■ **What needs to be done**:
A word-for-word copy of the entries is the only acceptable reply.

■ **Records supplied**:
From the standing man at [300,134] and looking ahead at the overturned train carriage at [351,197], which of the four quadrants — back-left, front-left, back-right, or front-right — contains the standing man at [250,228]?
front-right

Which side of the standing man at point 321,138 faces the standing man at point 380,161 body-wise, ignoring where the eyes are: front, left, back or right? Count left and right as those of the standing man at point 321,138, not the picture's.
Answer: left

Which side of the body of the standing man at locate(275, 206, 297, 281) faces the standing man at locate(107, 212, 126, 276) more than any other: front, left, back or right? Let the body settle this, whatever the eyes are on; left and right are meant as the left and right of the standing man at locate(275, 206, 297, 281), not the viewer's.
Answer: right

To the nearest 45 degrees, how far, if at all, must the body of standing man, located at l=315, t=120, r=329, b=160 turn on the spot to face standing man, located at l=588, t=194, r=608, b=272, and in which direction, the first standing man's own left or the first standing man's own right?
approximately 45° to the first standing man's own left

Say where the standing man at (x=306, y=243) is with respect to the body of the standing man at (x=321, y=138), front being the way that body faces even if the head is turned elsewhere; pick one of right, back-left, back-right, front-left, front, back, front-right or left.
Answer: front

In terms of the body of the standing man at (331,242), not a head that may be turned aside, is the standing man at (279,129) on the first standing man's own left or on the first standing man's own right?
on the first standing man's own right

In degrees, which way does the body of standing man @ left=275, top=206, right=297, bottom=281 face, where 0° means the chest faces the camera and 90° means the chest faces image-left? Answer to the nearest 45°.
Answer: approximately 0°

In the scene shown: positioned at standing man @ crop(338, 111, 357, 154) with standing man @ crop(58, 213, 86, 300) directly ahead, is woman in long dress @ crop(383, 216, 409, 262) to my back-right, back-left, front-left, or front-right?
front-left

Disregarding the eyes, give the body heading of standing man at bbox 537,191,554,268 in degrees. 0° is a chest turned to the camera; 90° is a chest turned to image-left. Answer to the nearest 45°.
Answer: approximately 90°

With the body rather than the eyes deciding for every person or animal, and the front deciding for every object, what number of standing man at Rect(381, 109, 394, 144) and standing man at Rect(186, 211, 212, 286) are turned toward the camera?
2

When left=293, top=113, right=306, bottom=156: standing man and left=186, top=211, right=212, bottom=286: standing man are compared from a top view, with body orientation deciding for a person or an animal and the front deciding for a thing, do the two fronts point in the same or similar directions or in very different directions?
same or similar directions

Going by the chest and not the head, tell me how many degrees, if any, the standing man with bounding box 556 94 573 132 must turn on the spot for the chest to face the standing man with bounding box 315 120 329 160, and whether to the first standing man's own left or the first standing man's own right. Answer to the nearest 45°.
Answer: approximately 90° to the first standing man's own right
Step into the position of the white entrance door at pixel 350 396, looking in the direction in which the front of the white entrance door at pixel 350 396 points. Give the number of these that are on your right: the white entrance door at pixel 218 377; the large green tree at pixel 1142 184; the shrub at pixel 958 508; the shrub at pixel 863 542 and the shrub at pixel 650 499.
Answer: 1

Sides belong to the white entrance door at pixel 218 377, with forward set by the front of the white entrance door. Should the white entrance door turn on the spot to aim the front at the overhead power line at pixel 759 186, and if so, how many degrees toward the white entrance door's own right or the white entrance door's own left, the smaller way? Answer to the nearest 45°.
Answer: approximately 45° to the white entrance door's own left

■ **Task output**:
From the standing man at [300,134] and looking ahead at the overturned train carriage at [351,197], which of the four quadrants — back-left, front-left, back-right, or front-right — contains the standing man at [250,228]?
front-right

Which side of the standing man at point 321,138 faces the standing man at point 380,161 body-wise, ignoring where the eyes are: front, left, back or right? Count left and right as those of the standing man at point 321,138, not the picture's.
Answer: left

Which side of the body of the standing man at locate(275, 206, 297, 281) faces the standing man at locate(107, 212, 126, 276) more than any other: front, left, back or right? Let the body settle this, whatever the eyes are on; left and right are meant as the left and right of the standing man at locate(275, 206, 297, 281), not the viewer's.
Answer: right

To the nearest 45 degrees, how far, if at all, must the body of standing man, located at l=315, t=120, r=329, b=160 turn on the spot to face standing man, located at l=588, t=194, r=608, b=272, and in which direction, the first standing man's own left or the first standing man's own right?
approximately 45° to the first standing man's own left

Say where the standing man at (x=306, y=243) is with respect to the body of the standing man at (x=321, y=138), front being the way that body faces even if the head is turned elsewhere; pick one of right, back-left, back-right, front-left, front, back, front-right or left.
Answer: front

In terms of the body of the standing man at (331,242), not a head that may be turned aside, is the standing man at (279,129) on the first standing man's own left or on the first standing man's own right?
on the first standing man's own right

In degrees, which way does the body of standing man @ left=275, top=206, right=297, bottom=281 face, where 0° means the chest faces the camera and 90° means the chest faces image-left? Answer to the nearest 45°.
Answer: approximately 0°

In the scene shown: positioned at standing man @ crop(338, 111, 357, 154) with standing man @ crop(58, 213, 86, 300) directly ahead, is woman in long dress @ crop(383, 216, 409, 262) to my back-right, back-left, front-left, or front-right?
front-left

Disregarding the eyes, give the body heading of standing man at bbox 537,191,554,268 in degrees. 0° is a chest turned to the camera; 90° is a chest turned to image-left. Answer to the nearest 45°.
Answer: approximately 90°

With the body rather than the eyes deciding for every person or animal, and the front deciding for every object, what number of standing man at Rect(381, 109, 394, 144) and standing man at Rect(186, 211, 212, 286) are turned toward the camera?
2

When left=293, top=113, right=306, bottom=156: standing man and left=186, top=211, right=212, bottom=286: standing man are compared from a top view, with body orientation deciding for a person or an animal and the front deciding for a thing, do the two fronts point in the same or similar directions or in very different directions?
same or similar directions

Going by the chest and not the head, tell me how many degrees, if any, the standing man with bounding box 556 94 573 132 must turn on the spot for the chest to face the standing man with bounding box 315 120 329 160, and whether to the first standing man's own left or the first standing man's own right. Answer to the nearest 45°.
Answer: approximately 90° to the first standing man's own right
Step into the position of the white entrance door at pixel 350 396, looking in the direction in which the front of the white entrance door at pixel 350 396 points. Give the number of these that are on your right: the white entrance door at pixel 218 377; the large green tree at pixel 1142 184; the shrub at pixel 958 508; the shrub at pixel 863 542 and the shrub at pixel 650 499.
Answer: 1

Sides belong to the white entrance door at pixel 218 377, with forward set by the front of the white entrance door. Should the white entrance door turn on the spot to aim the front at the overhead power line at pixel 759 186, and if so, how many degrees toward the white entrance door's own right or the white entrance door's own left, the smaller way? Answer to the nearest 45°.
Answer: approximately 45° to the white entrance door's own left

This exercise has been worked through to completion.